But the point is, that the objection to bad smells preceded all those scientific discoveries and had, in the beginning, but a slender support from rationalism. Our forebears builded better than they knew. Their objection was in reality intuitive. It may be true that all nations occupying a corresponding level of civilisation will manifest the same instinctive abhorrences, but it has been left to the practical genius of the English race to give effect to the natural repugnance and to translate its urgings into practice.

The interesting question now arises: How and when did this intuition or instinct, this blind feeling, arise, and what transformed it from a mere individual objection, voiced here and there, to a mass-movement leading to a general popular reformation?

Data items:
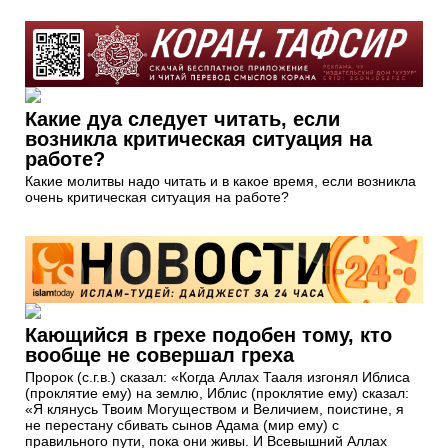
Какие дуа следует читать, если
возникла критическая ситуация на
работе?
Какие молитвы надо читать и в какое время, если возникла
очень критическая ситуация на работе?
Кающийся в грехе подобен тому, кто
вообще не совершал греха
Пророк (с.г.в.) сказал: «Когда Аллах Тааля изгонял Иблиса
(проклятие ему) на землю, Иблис (проклятие ему) сказал:
«Я клянусь Твоим Могуществом и Величием, поистине, я
не перестану сбивать сынов Адама (мир ему) с
правильного пути, пока они живы. И Всевышний Аллах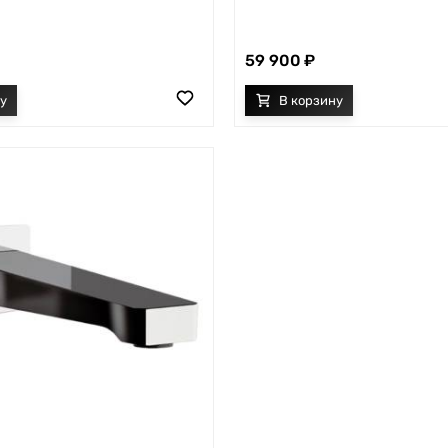
59 900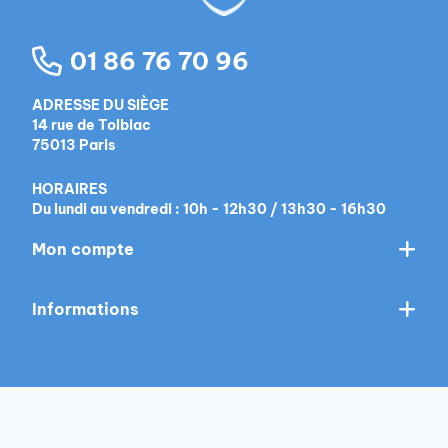
01 86 76 70 96
ADRESSE DU SIÈGE
14 rue de Tolbiac
75013 Paris
HORAIRES
Du lundi au vendredi : 10h - 12h30 / 13h30 - 16h30
Mon compte
Informations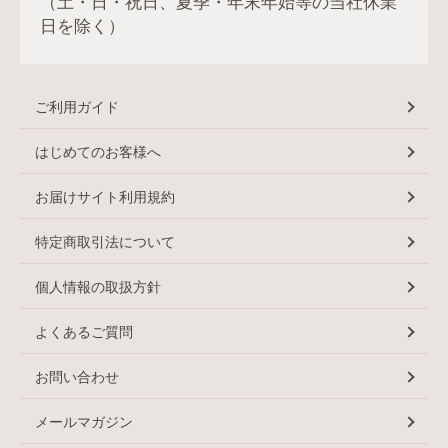
（土・日・祝日、夏季・年末年始等の当社休業
日を除く）
ご利用ガイド
はじめてのお客様へ
お届けサイト利用規約
特定商取引法について
個人情報の取扱方針
よくあるご質問
お問い合わせ
メールマガジン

-- REQUIRED ACTIONS --
(1) According to the excerpt on bad smells, which race's practical genius gave effect to the natural repugnance?
(2) In the excerpt, what names are given to the feeling between the words "How and when did this" and "arise"? List them all.
The data items are not needed for these tasks.

-- YOUR WRITTEN ANSWERS --
(1) The English race.

(2)
- intuition
- instinct
- blind feeling